Крановщица из Саратова | страница 2



Паника в груди Лариона разрасталась. Поди разберись, где она теперь, эта рубашка, мамою на день рождения подаренная. Сколько, небось, пыли на ней собралось, пятнышко останется — взбучки не миновать. Не взбучки, конечно, всего-то ничего — щипнет за ухо, проштемпелюет пару раз затылок, но от обиды недолго и разреветься. А плакать стыдно — пора бы и отучаться.

Добравшись до стула, Ларион опустился на подрагивающие толстые колени и принялся лихорадочно оглядываться.

Рубашка валялась под батареей. Как же достать-то? Способ был надежный! Ларион на четвереньках прополз к окну, схватил рубашку, встряхнул и выпрямился во весь рост — будто пирамида, громоздящаяся из неловких, неуклюжих движений. И всё вокруг дернулось: зашаталась тахта с Фаей, заметался эстамп на стене, задергалась этажерка с газетами и маминым шитьем. Ларион зажмурился, закачался, но не упал — прислонился к подоконнику. Когда раскрыл глаза — всё уже успокоилось, улеглось. Комната как комната. Он натянул рубашку и, мягко ступая, побрел в коридор.
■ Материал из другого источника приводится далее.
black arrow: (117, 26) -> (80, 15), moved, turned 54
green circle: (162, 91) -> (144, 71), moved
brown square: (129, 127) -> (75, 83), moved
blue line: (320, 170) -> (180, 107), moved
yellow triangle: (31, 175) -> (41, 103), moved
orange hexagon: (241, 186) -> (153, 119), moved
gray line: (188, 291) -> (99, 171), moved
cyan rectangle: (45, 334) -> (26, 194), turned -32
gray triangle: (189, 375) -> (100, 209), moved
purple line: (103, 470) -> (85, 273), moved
Притворил дверь, перевел дух. Воробышек под сердцем угомонился. В кухне — на раскладушке, втиснутой меж дверью и заслонкой мусоропровода, — спала мать; лежала лицом к стене, свернувшись калачиком. Седые жиденькие волосы, выбивавшиеся из-под вязаной шапочки, разметались по голубой наволочке, рот полуоткрыт. Ларион посмотрел на плиту. Но разогревать было нечего: на горелках стояли донышком кверху чисто вымытая кастрюля и чайник с задорным носиком. Тут же, на стареньком, постанывающем от натуги холодильнике, лежала записка, Ларион прочитал по слогам: “За-втрак те-бе пусть го-то-вит тво-я мор-дов-ка, ко-то-ра-я вы-гна-ла тво-ю мать на кух-ню.”
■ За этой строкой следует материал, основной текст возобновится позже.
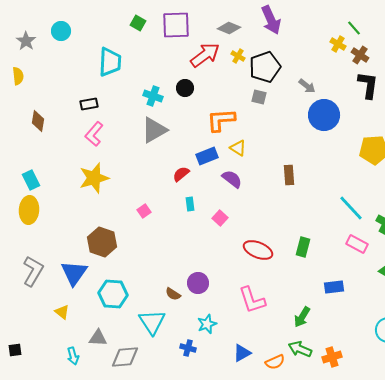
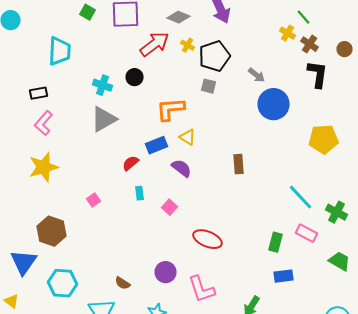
green rectangle: (303, 247) -> (276, 242), moved
purple circle: (198, 283) -> (166, 272), moved

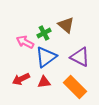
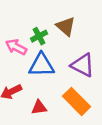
blue triangle: (46, 57) -> (41, 65), turned 35
red triangle: (44, 82) -> (39, 107), moved

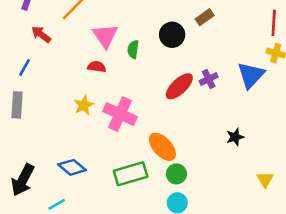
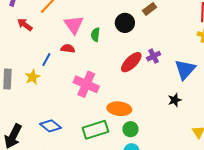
blue line: (25, 67) -> (46, 60), moved
blue triangle: (251, 75) -> (185, 69), moved
yellow star: (84, 105) -> (33, 77), moved
orange ellipse: (162, 147) -> (119, 109), turned -40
К горлу подкатил комок. Ларион, ну хоть убей, не мог понять, как это две любимые им женщины, мама и Фая, едва-едва познакомившись, оказались способными возненавидеть друг друга с такой радостью, точно всю жизнь ждали этой ненавистной встречи и откладывали прозапас на черный день злобу. В их квартире, доселе тихой, уютной, праздника не получилось.

Ларион на цыпочках вернулся в коридор и сел на некрашеную табуретку. Не укладывалось это в голове. И мама, и Фая твердили одно и то же — что любят его. А верить им становилось всё труднее: если любят, то неужели не догадываются, не знают, что для него каждая такая свара — это слезы, которые невозможно сдержать. Утро, завтрак, обыкновенный разговор, — но одна мелочь, другая, начинаются подковырки и, наконец, кто-то срывается, мама или Фая. И нет сил слушать перепалки! “Бросьте каркать, уши вянут!” — выпалил он как-то раз, изнатужившись: надеялся испугать-утихомирить женщин. Но не крик вышел, а утлый хрип, тут же потонувший в кухонной перестрелке. Потому и повелось: чуть что заваривается за семейным столом — он убегает в комнату, пододвигает стул к этажерке, садится и принимается листать журналы, делает вид, что рассматривает фотографии. Пока хватает сил. А потом падает лицом в шершавые страницы и трясется, трясется, будто смех раздирает… И стыдно, и больно. Но глядишь, и поутихло: Фая неслышно подойдет, обнимет, согреет издрожавшуюся спину; мама замечется, загремит за стеной железным и позовет пить чай. Он бросит журнал, утрется кое-как кулачками и вернется на кухню. И мама начнет что-то ему говорить, и Фая тоже, но друг на друга не поглядят ни разу. И никакой радости от примирения.